*AIM OF THE EXERCISE*.
Check each line of the data, and copy those where "format" appears.

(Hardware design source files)

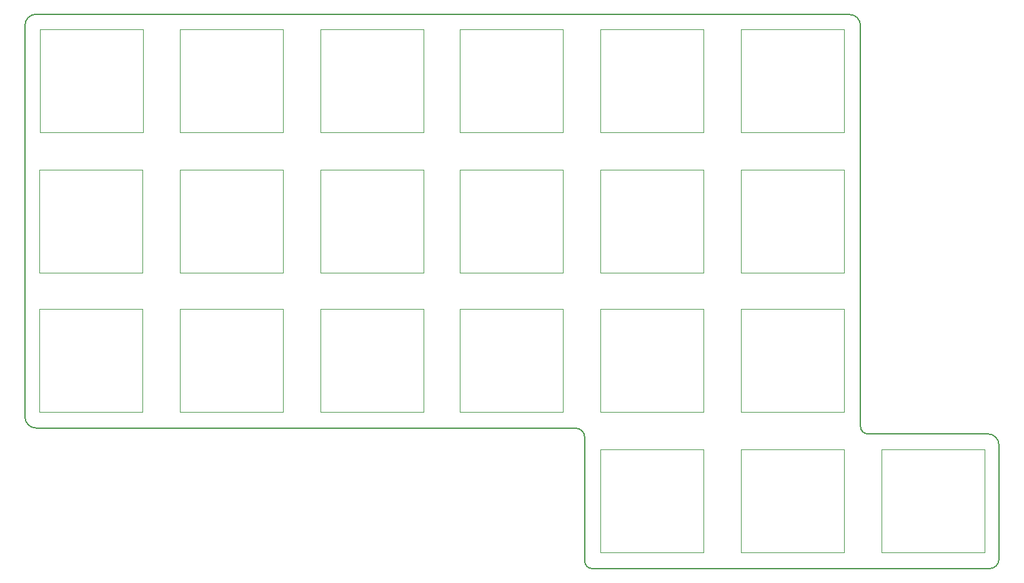
<source format=gbr>
%TF.GenerationSoftware,KiCad,Pcbnew,(5.1.5-0-10_14)*%
%TF.CreationDate,2020-01-11T12:58:57+00:00*%
%TF.ProjectId,helix,68656c69-782e-46b6-9963-61645f706362,rev?*%
%TF.SameCoordinates,Original*%
%TF.FileFunction,Legend,Bot*%
%TF.FilePolarity,Positive*%
%FSLAX46Y46*%
G04 Gerber Fmt 4.6, Leading zero omitted, Abs format (unit mm)*
G04 Created by KiCad (PCBNEW (5.1.5-0-10_14)) date 2020-01-11 12:58:57*
%MOMM*%
%LPD*%
G04 APERTURE LIST*
%ADD10C,0.150000*%
%ADD11C,0.100000*%
G04 APERTURE END LIST*
D10*
X272174000Y-88982000D02*
G75*
G02X271158000Y-87966000I0J1016000D01*
G01*
X289930000Y-90482000D02*
G75*
G03X288430000Y-88982000I-1500000J0D01*
G01*
X272174000Y-88982000D02*
X288430000Y-88982000D01*
X271158000Y-33586000D02*
X271158000Y-87966000D01*
D11*
X274055000Y-91117000D02*
X288025000Y-91117000D01*
X274055000Y-105087000D02*
X274055000Y-91117000D01*
X288025000Y-91117000D02*
X288025000Y-105087000D01*
X288025000Y-105087000D02*
X274055000Y-105087000D01*
X255005000Y-91117000D02*
X268975000Y-91117000D01*
X255005000Y-105087000D02*
X255005000Y-91117000D01*
X268975000Y-91117000D02*
X268975000Y-105087000D01*
X268975000Y-105087000D02*
X255005000Y-105087000D01*
X235955000Y-91117000D02*
X249925000Y-91117000D01*
X235955000Y-105087000D02*
X235955000Y-91117000D01*
X249925000Y-91117000D02*
X249925000Y-105087000D01*
X249925000Y-105087000D02*
X235955000Y-105087000D01*
X159882000Y-72067000D02*
X173852000Y-72067000D01*
X159882000Y-86037000D02*
X159882000Y-72067000D01*
X173852000Y-72067000D02*
X173852000Y-86037000D01*
X173852000Y-86037000D02*
X159882000Y-86037000D01*
X178932000Y-72067000D02*
X192902000Y-72067000D01*
X178932000Y-86037000D02*
X178932000Y-72067000D01*
X192902000Y-72067000D02*
X192902000Y-86037000D01*
X192902000Y-86037000D02*
X178932000Y-86037000D01*
X197982000Y-72067000D02*
X211952000Y-72067000D01*
X197982000Y-86037000D02*
X197982000Y-72067000D01*
X211952000Y-72067000D02*
X211952000Y-86037000D01*
X211952000Y-86037000D02*
X197982000Y-86037000D01*
X216905000Y-72067000D02*
X230875000Y-72067000D01*
X216905000Y-86037000D02*
X216905000Y-72067000D01*
X230875000Y-72067000D02*
X230875000Y-86037000D01*
X230875000Y-86037000D02*
X216905000Y-86037000D01*
X235955000Y-72067000D02*
X249925000Y-72067000D01*
X235955000Y-86037000D02*
X235955000Y-72067000D01*
X249925000Y-72067000D02*
X249925000Y-86037000D01*
X249925000Y-86037000D02*
X235955000Y-86037000D01*
X255005000Y-72067000D02*
X268975000Y-72067000D01*
X255005000Y-86037000D02*
X255005000Y-72067000D01*
X268975000Y-72067000D02*
X268975000Y-86037000D01*
X268975000Y-86037000D02*
X255005000Y-86037000D01*
X255005000Y-53144000D02*
X268975000Y-53144000D01*
X255005000Y-67114000D02*
X255005000Y-53144000D01*
X268975000Y-53144000D02*
X268975000Y-67114000D01*
X268975000Y-67114000D02*
X255005000Y-67114000D01*
X235955000Y-53144000D02*
X249925000Y-53144000D01*
X235955000Y-67114000D02*
X235955000Y-53144000D01*
X249925000Y-53144000D02*
X249925000Y-67114000D01*
X249925000Y-67114000D02*
X235955000Y-67114000D01*
X216905000Y-53144000D02*
X230875000Y-53144000D01*
X216905000Y-67114000D02*
X216905000Y-53144000D01*
X230875000Y-53144000D02*
X230875000Y-67114000D01*
X230875000Y-67114000D02*
X216905000Y-67114000D01*
X197982000Y-53144000D02*
X211952000Y-53144000D01*
X197982000Y-67114000D02*
X197982000Y-53144000D01*
X211952000Y-53144000D02*
X211952000Y-67114000D01*
X211952000Y-67114000D02*
X197982000Y-67114000D01*
X178932000Y-53144000D02*
X192902000Y-53144000D01*
X178932000Y-67114000D02*
X178932000Y-53144000D01*
X192902000Y-53144000D02*
X192902000Y-67114000D01*
X192902000Y-67114000D02*
X178932000Y-67114000D01*
X159882000Y-53144000D02*
X173852000Y-53144000D01*
X159882000Y-67114000D02*
X159882000Y-53144000D01*
X173852000Y-53144000D02*
X173852000Y-67114000D01*
X173852000Y-67114000D02*
X159882000Y-67114000D01*
X160009000Y-34094000D02*
X173979000Y-34094000D01*
X160009000Y-48064000D02*
X160009000Y-34094000D01*
X173979000Y-34094000D02*
X173979000Y-48064000D01*
X173979000Y-48064000D02*
X160009000Y-48064000D01*
X197982000Y-34094000D02*
X211952000Y-34094000D01*
X197982000Y-48064000D02*
X197982000Y-34094000D01*
X211952000Y-34094000D02*
X211952000Y-48064000D01*
X211952000Y-48064000D02*
X197982000Y-48064000D01*
X178932000Y-34094000D02*
X192902000Y-34094000D01*
X178932000Y-48064000D02*
X178932000Y-34094000D01*
X192902000Y-34094000D02*
X192902000Y-48064000D01*
X192902000Y-48064000D02*
X178932000Y-48064000D01*
X216905000Y-34094000D02*
X230875000Y-34094000D01*
X216905000Y-48064000D02*
X216905000Y-34094000D01*
X230875000Y-34094000D02*
X230875000Y-48064000D01*
X230875000Y-48064000D02*
X216905000Y-48064000D01*
X255005000Y-34094000D02*
X268975000Y-34094000D01*
X255005000Y-48064000D02*
X255005000Y-34094000D01*
X268975000Y-34094000D02*
X268975000Y-48064000D01*
X268975000Y-48064000D02*
X255005000Y-48064000D01*
X249925000Y-34094000D02*
X249925000Y-48064000D01*
X235955000Y-34094000D02*
X249925000Y-34094000D01*
X235955000Y-48064000D02*
X235955000Y-34094000D01*
X249925000Y-48064000D02*
X235955000Y-48064000D01*
D10*
X159430000Y-32062000D02*
G75*
G03X157930000Y-33562000I0J-1500000D01*
G01*
X271158000Y-33586000D02*
G75*
G03X269658000Y-32086000I-1500000J0D01*
G01*
X269658000Y-32086000D02*
X159430000Y-32062000D01*
X289930000Y-105976000D02*
G75*
G02X288660000Y-107246000I-1270000J0D01*
G01*
X289930000Y-105976000D02*
X289930000Y-90482000D01*
X157930000Y-33562000D02*
X157930000Y-86672000D01*
X159430000Y-88172000D02*
X232526000Y-88196000D01*
X157930000Y-86672000D02*
G75*
G03X159430000Y-88172000I1500000J0D01*
G01*
X232526000Y-88196000D02*
G75*
G02X233796000Y-89466000I0J-1270000D01*
G01*
X233796000Y-89466000D02*
X233796000Y-106230000D01*
X234812000Y-107246000D02*
G75*
G02X233796000Y-106230000I0J1016000D01*
G01*
X234812000Y-107246000D02*
X288660000Y-107246000D01*
M02*

</source>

*WRITTEN ANSWER*.
<source format=gbr>
G04 Gerber Fmt 4.6, Leading zero omitted, Abs format (unit mm)*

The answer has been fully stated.